I've just found this issue: https://github.com/ckan/ckan/issues/4295

I didn't know about /etc/jetty9/start.ini, I've just looked and this is the default:

default) ckan@ckan:~$ more /etc/jetty9/start.ini 
#------------------------------------------------------------------------------
#
# Jetty Startup Configuration
#
# This file contains the default settings for Jetty and configures a basic
# Servlet container with JSP and WebSocket enabled.

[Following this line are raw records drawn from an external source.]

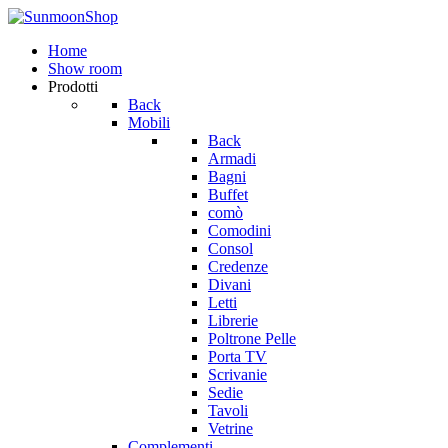
Home
Show room
Prodotti
Back
Mobili
Back
Armadi
Bagni
Buffet
comò
Comodini
Consol
Credenze
Divani
Letti
Librerie
Poltrone Pelle
Porta TV
Scrivanie
Sedie
Tavoli
Vetrine
Complementi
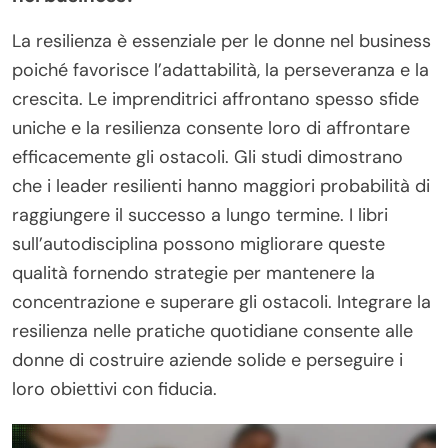
La resilienza è essenziale per le donne nel business
poiché favorisce l’adattabilità, la perseveranza e la
crescita. Le imprenditrici affrontano spesso sfide
uniche e la resilienza consente loro di affrontare
efficacemente gli ostacoli. Gli studi dimostrano
che i leader resilienti hanno maggiori probabilità di
raggiungere il successo a lungo termine. I libri
sull’autodisciplina possono migliorare queste
qualità fornendo strategie per mantenere la
concentrazione e superare gli ostacoli. Integrare la
resilienza nelle pratiche quotidiane consente alle
donne di costruire aziende solide e perseguire i
loro obiettivi con fiducia.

Customized settings can
# be added to .ini files in the /etc/jetty9/start.d directory to avoid
# conflicts when updating the package.
#
#------------------------------------------------------------------------------

--module=deploy,http,jsp,jstl,websocket,ext,resources

##
## HTTP Connector Configuration
##

# What host to listen on (leave commented to listen on all interfaces)
#jetty.host=myhost.com

# HTTP port to listen on
# Enable authbind in /etc/default/jetty9 to use a port lower than 1024
jetty.port=8080

# HTTP idle timeout in milliseconds
http.timeout=30000

##
## Server Threading Configuration
##

# minimum number of threads
threads.min=10

# maximum number of threads
threads.max=200

# thread idle timeout in milliseconds
threads.timeout=60000

I changed jetty.port=8080 to jetty.port=8983 and restarted.

Success!

(default) ckan@ckan:~$ curl http://localhost:8983/solr/ -Is
HTTP/1.1 200 OK
Content-Type: text/html
Set-Cookie: JSESSIONID=node0zruloi0vn4ruayd8i0cinfs92.node0;Path=/solr
Expires: Thu, 01 Jan 1970 00:00:00 GMT
Content-Length: 446
Server: Jetty(9.4.15.v20190215)

I'm not sure how @kowh-ai managed to get it working without editing this file? (and I can't see it mentioned in https://github.com/vrk-kpa/opendata/pull/506/files or https://github.com/ckan/ckan/issues/4762). Was there a change in a minor version upgrade in jetty9 about where the port should be specified?

kowh-ai commented 4 years ago

@wood-chris - oh yes I had to update this file for jetty to listen on 127.0.0.1:8983 - apologies if I didn't mention this!